**Exercise:** Could you return the data that follows exactly, minus the images?

**Saved entries:**
____

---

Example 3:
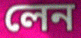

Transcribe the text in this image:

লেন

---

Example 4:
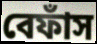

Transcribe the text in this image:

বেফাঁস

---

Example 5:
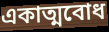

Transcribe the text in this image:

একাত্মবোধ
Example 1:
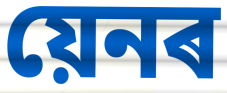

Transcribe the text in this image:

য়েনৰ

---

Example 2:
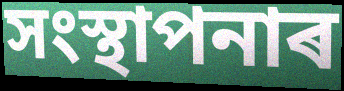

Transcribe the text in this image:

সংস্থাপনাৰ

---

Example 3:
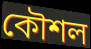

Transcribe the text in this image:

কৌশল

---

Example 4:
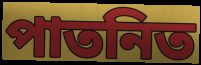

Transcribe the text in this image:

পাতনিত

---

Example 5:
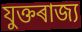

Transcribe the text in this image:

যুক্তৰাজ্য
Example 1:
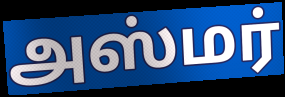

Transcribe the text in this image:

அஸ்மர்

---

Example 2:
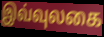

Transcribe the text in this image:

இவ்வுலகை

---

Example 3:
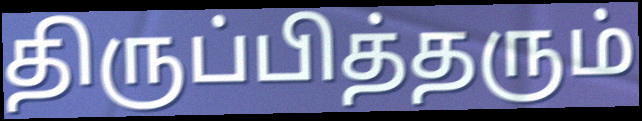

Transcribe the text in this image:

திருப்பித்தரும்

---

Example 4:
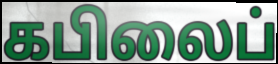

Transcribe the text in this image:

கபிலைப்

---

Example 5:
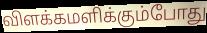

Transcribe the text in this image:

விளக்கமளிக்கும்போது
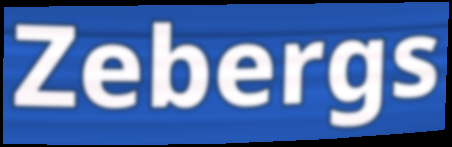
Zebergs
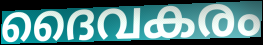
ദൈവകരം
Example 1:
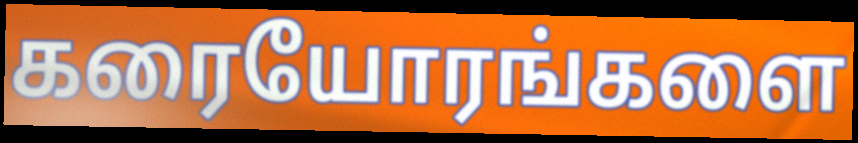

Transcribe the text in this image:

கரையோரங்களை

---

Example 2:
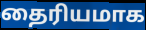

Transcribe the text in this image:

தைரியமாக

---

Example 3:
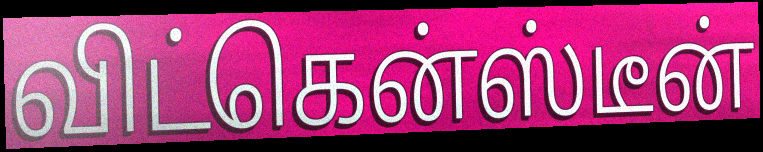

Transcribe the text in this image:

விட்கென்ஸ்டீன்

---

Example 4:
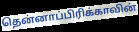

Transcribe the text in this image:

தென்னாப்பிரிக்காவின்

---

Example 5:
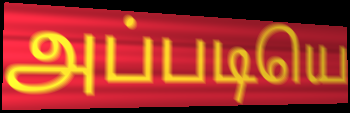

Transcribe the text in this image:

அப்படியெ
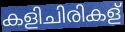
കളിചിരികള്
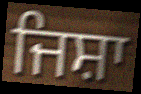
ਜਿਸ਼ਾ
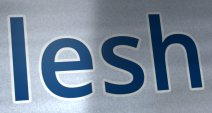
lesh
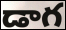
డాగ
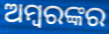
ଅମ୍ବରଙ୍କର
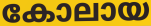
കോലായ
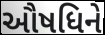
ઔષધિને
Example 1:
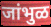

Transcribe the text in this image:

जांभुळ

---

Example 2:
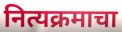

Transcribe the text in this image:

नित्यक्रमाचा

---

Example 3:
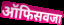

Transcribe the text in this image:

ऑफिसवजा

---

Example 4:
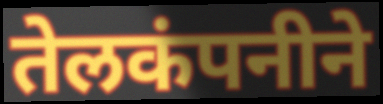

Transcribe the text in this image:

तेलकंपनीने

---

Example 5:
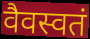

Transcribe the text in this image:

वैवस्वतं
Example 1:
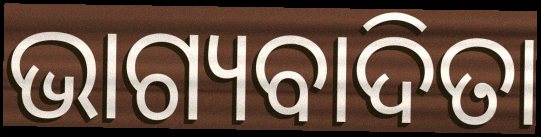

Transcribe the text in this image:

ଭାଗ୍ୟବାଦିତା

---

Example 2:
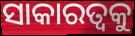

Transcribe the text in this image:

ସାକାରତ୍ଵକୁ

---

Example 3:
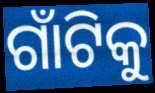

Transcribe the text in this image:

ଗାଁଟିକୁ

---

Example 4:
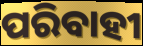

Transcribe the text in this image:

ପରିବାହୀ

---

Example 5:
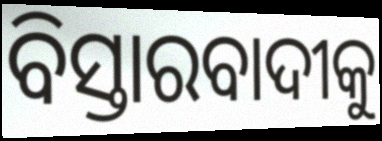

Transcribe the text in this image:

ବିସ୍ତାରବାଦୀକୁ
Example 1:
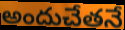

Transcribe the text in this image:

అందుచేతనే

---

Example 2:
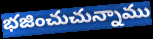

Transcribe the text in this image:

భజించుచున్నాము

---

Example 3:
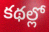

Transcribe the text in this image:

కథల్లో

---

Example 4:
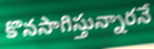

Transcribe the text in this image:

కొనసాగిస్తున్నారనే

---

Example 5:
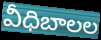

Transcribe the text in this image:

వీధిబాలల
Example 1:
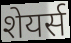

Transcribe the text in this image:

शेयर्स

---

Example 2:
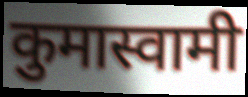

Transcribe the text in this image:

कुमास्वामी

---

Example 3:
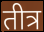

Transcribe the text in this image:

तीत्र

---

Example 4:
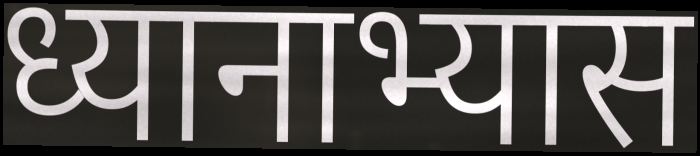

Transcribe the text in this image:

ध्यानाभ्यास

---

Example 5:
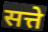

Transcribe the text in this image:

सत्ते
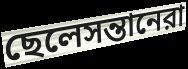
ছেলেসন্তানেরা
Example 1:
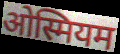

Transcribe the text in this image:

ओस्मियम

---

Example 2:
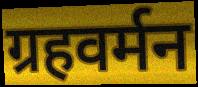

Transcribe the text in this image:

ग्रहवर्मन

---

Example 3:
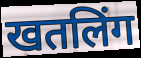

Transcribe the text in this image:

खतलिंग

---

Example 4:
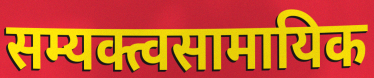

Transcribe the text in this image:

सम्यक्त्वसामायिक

____

**Problem solution:**
---

Example 3:

Transcribe the text in this image:

লেন

---

Example 4:

Transcribe the text in this image:

বেফাঁস

---

Example 5:

Transcribe the text in this image:

একাত্মবোধ
Example 1:

Transcribe the text in this image:

য়েনৰ

---

Example 2:

Transcribe the text in this image:

সংস্থাপনাৰ

---

Example 3:

Transcribe the text in this image:

কৌশল

---

Example 4:

Transcribe the text in this image:

পাতনিত

---

Example 5:

Transcribe the text in this image:

যুক্তৰাজ্য
Example 1:

Transcribe the text in this image:

அஸ்மர்

---

Example 2:

Transcribe the text in this image:

இவ்வுலகை

---

Example 3:

Transcribe the text in this image:

திருப்பித்தரும்

---

Example 4:

Transcribe the text in this image:

கபிலைப்

---

Example 5:

Transcribe the text in this image:

விளக்கமளிக்கும்போது
Zebergs
ദൈവകരം
Example 1:

Transcribe the text in this image:

கரையோரங்களை

---

Example 2:

Transcribe the text in this image:

தைரியமாக

---

Example 3:

Transcribe the text in this image:

விட்கென்ஸ்டீன்

---

Example 4:

Transcribe the text in this image:

தென்னாப்பிரிக்காவின்

---

Example 5:

Transcribe the text in this image:

அப்படியெ
കളിചിരികള്
ਜਿਸ਼ਾ
lesh
డాగ
ଅମ୍ବରଙ୍କର
കോലായ
ઔષધિને
Example 1:

Transcribe the text in this image:

जांभुळ

---

Example 2:

Transcribe the text in this image:

नित्यक्रमाचा

---

Example 3:

Transcribe the text in this image:

ऑफिसवजा

---

Example 4:

Transcribe the text in this image:

तेलकंपनीने

---

Example 5:

Transcribe the text in this image:

वैवस्वतं
Example 1:

Transcribe the text in this image:

ଭାଗ୍ୟବାଦିତା

---

Example 2:

Transcribe the text in this image:

ସାକାରତ୍ଵକୁ

---

Example 3:

Transcribe the text in this image:

ଗାଁଟିକୁ

---

Example 4:

Transcribe the text in this image:

ପରିବାହୀ

---

Example 5:

Transcribe the text in this image:

ବିସ୍ତାରବାଦୀକୁ
Example 1:

Transcribe the text in this image:

అందుచేతనే

---

Example 2:

Transcribe the text in this image:

భజించుచున్నాము

---

Example 3:

Transcribe the text in this image:

కథల్లో

---

Example 4:

Transcribe the text in this image:

కొనసాగిస్తున్నారనే

---

Example 5:

Transcribe the text in this image:

వీధిబాలల
Example 1:

Transcribe the text in this image:

शेयर्स

---

Example 2:

Transcribe the text in this image:

कुमास्वामी

---

Example 3:

Transcribe the text in this image:

तीत्र

---

Example 4:

Transcribe the text in this image:

ध्यानाभ्यास

---

Example 5:

Transcribe the text in this image:

सत्ते
ছেলেসন্তানেরা
Example 1:

Transcribe the text in this image:

ओस्मियम

---

Example 2:

Transcribe the text in this image:

ग्रहवर्मन

---

Example 3:

Transcribe the text in this image:

खतलिंग

---

Example 4:

Transcribe the text in this image:

सम्यक्त्वसामायिक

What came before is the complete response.